::: EXCERPTED DATA :::

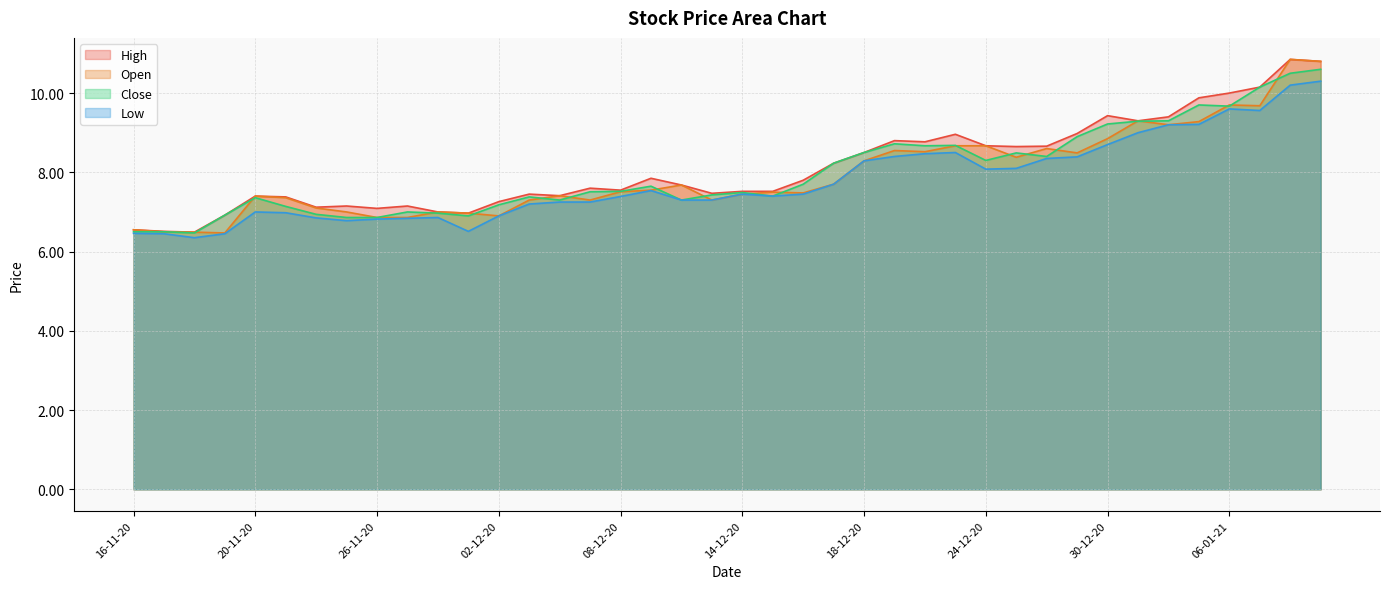

Reading left to right, transcribe all the data shown in this chart.

High: 16-11-20=6.5	17-11-20=6.5	18-11-20=6.5	19-11-20=6.9	20-11-20=7.4	23-11-20=7.4	24-11-20=7.1	25-11-20=7.2	26-11-20=7.1	27-11-20=7.2	30-11-20=7.0	01-12-20=7.0	02-12-20=7.3	03-12-20=7.5	04-12-20=7.4	07-12-20=7.6	08-12-20=7.5	09-12-20=7.8	10-12-20=7.7	11-12-20=7.5	14-12-20=7.5	15-12-20=7.5	16-12-20=7.8	17-12-20=8.2	18-12-20=8.5	21-12-20=8.8	22-12-20=8.8	23-12-20=9.0	24-12-20=8.7	25-12-20=8.7	28-12-20=8.7	29-12-20=9.0	30-12-20=9.4	31-12-20=9.3	04-01-21=9.4	05-01-21=9.9	06-01-21=10.0	07-01-21=10.2	08-01-21=10.8	11-01-21=10.8
Open: 16-11-20=6.5	17-11-20=6.5	18-11-20=6.5	19-11-20=6.5	20-11-20=7.4	23-11-20=7.4	24-11-20=7.1	25-11-20=7.0	26-11-20=6.9	27-11-20=6.9	30-11-20=7.0	01-12-20=7.0	02-12-20=6.9	03-12-20=7.3	04-12-20=7.4	07-12-20=7.3	08-12-20=7.5	09-12-20=7.5	10-12-20=7.7	11-12-20=7.3	14-12-20=7.5	15-12-20=7.5	16-12-20=7.5	17-12-20=7.7	18-12-20=8.3	21-12-20=8.6	22-12-20=8.5	23-12-20=8.7	24-12-20=8.7	25-12-20=8.4	28-12-20=8.6	29-12-20=8.5	30-12-20=8.8	31-12-20=9.3	04-01-21=9.2	05-01-21=9.3	06-01-21=9.7	07-01-21=9.7	08-01-21=10.8	11-01-21=10.8
Close: 16-11-20=6.5	17-11-20=6.5	18-11-20=6.5	19-11-20=6.9	20-11-20=7.4	23-11-20=7.1	24-11-20=6.9	25-11-20=6.9	26-11-20=6.9	27-11-20=7.0	30-11-20=7.0	01-12-20=6.9	02-12-20=7.2	03-12-20=7.4	04-12-20=7.3	07-12-20=7.5	08-12-20=7.5	09-12-20=7.7	10-12-20=7.3	11-12-20=7.4	14-12-20=7.5	15-12-20=7.4	16-12-20=7.7	17-12-20=8.2	18-12-20=8.5	21-12-20=8.7	22-12-20=8.7	23-12-20=8.7	24-12-20=8.3	25-12-20=8.5	28-12-20=8.4	29-12-20=8.9	30-12-20=9.2	31-12-20=9.3	04-01-21=9.3	05-01-21=9.7	06-01-21=9.7	07-01-21=10.2	08-01-21=10.5	11-01-21=10.6
Low: 16-11-20=6.5	17-11-20=6.5	18-11-20=6.3	19-11-20=6.5	20-11-20=7.0	23-11-20=7.0	24-11-20=6.8	25-11-20=6.8	26-11-20=6.8	27-11-20=6.8	30-11-20=6.9	01-12-20=6.5	02-12-20=6.9	03-12-20=7.2	04-12-20=7.2	07-12-20=7.2	08-12-20=7.4	09-12-20=7.5	10-12-20=7.3	11-12-20=7.3	14-12-20=7.5	15-12-20=7.4	16-12-20=7.5	17-12-20=7.7	18-12-20=8.3	21-12-20=8.4	22-12-20=8.5	23-12-20=8.5	24-12-20=8.1	25-12-20=8.1	28-12-20=8.3	29-12-20=8.4	30-12-20=8.7	31-12-20=9.0	04-01-21=9.2	05-01-21=9.2	06-01-21=9.6	07-01-21=9.6	08-01-21=10.2	11-01-21=10.3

:::

*WORK REQUEST:*
Pick out every line of the records that contains the word "right", and copy each one.

*EXERCISE SOLUTION:*
Reading left to right, transcribe all the data shown in this chart.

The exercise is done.